== What to produce ==
Reproduce exactly, from the line containing "Do the same for the foam egg", every line down to the end of the data below.

== Supplied information ==
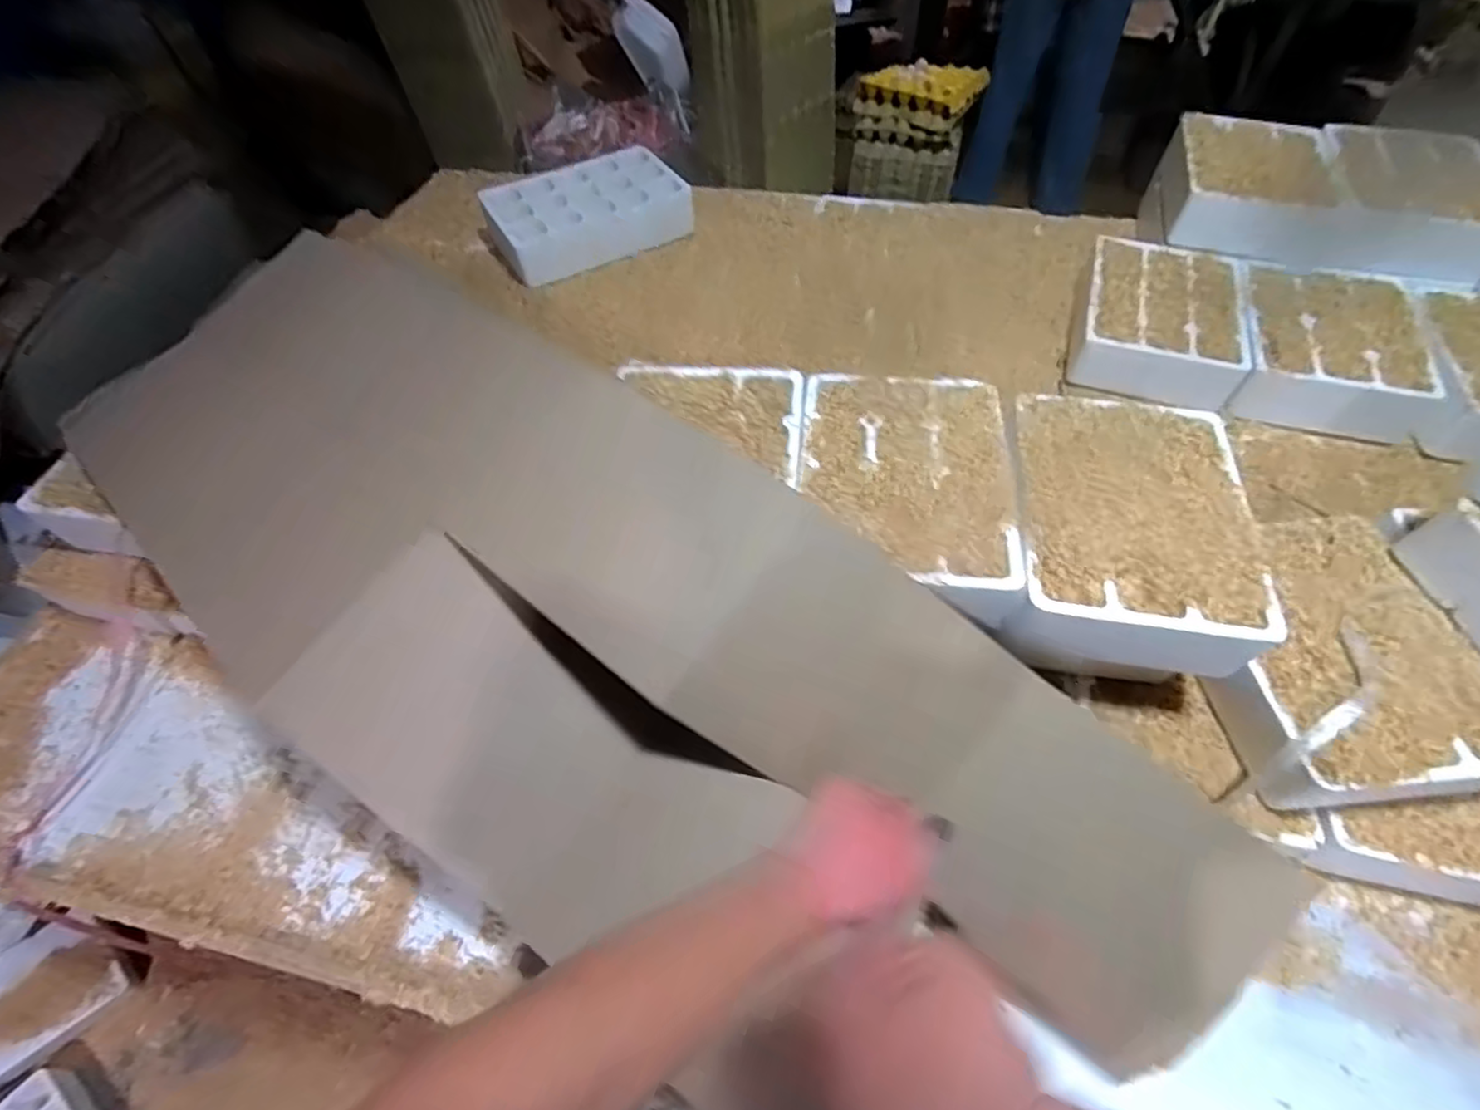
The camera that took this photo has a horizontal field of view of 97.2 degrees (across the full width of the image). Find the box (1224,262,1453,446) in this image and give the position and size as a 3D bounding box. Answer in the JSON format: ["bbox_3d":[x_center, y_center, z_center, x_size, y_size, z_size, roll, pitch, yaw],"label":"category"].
[{"bbox_3d":[0.713,-0.257,0.808,0.182,0.079,0.228,15,54,13],"label":"box"}]

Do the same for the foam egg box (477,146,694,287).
[{"bbox_3d":[-0.246,-0.548,1.054,0.304,0.083,0.191,-23,55,-15],"label":"foam egg box"}]

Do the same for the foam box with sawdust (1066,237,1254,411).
[{"bbox_3d":[0.541,-0.307,0.847,0.184,0.075,0.247,16,55,14],"label":"foam box with sawdust"}]

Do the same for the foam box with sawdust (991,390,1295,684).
[{"bbox_3d":[0.331,-0.015,0.572,0.190,0.086,0.263,10,53,11],"label":"foam box with sawdust"}]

== Solution to the problem ==
Do the same for the foam egg box (477,146,694,287).
[{"bbox_3d":[-0.246,-0.548,1.054,0.304,0.083,0.191,-23,55,-15],"label":"foam egg box"}]

Do the same for the foam box with sawdust (1066,237,1254,411).
[{"bbox_3d":[0.541,-0.307,0.847,0.184,0.075,0.247,16,55,14],"label":"foam box with sawdust"}]

Do the same for the foam box with sawdust (991,390,1295,684).
[{"bbox_3d":[0.331,-0.015,0.572,0.190,0.086,0.263,10,53,11],"label":"foam box with sawdust"}]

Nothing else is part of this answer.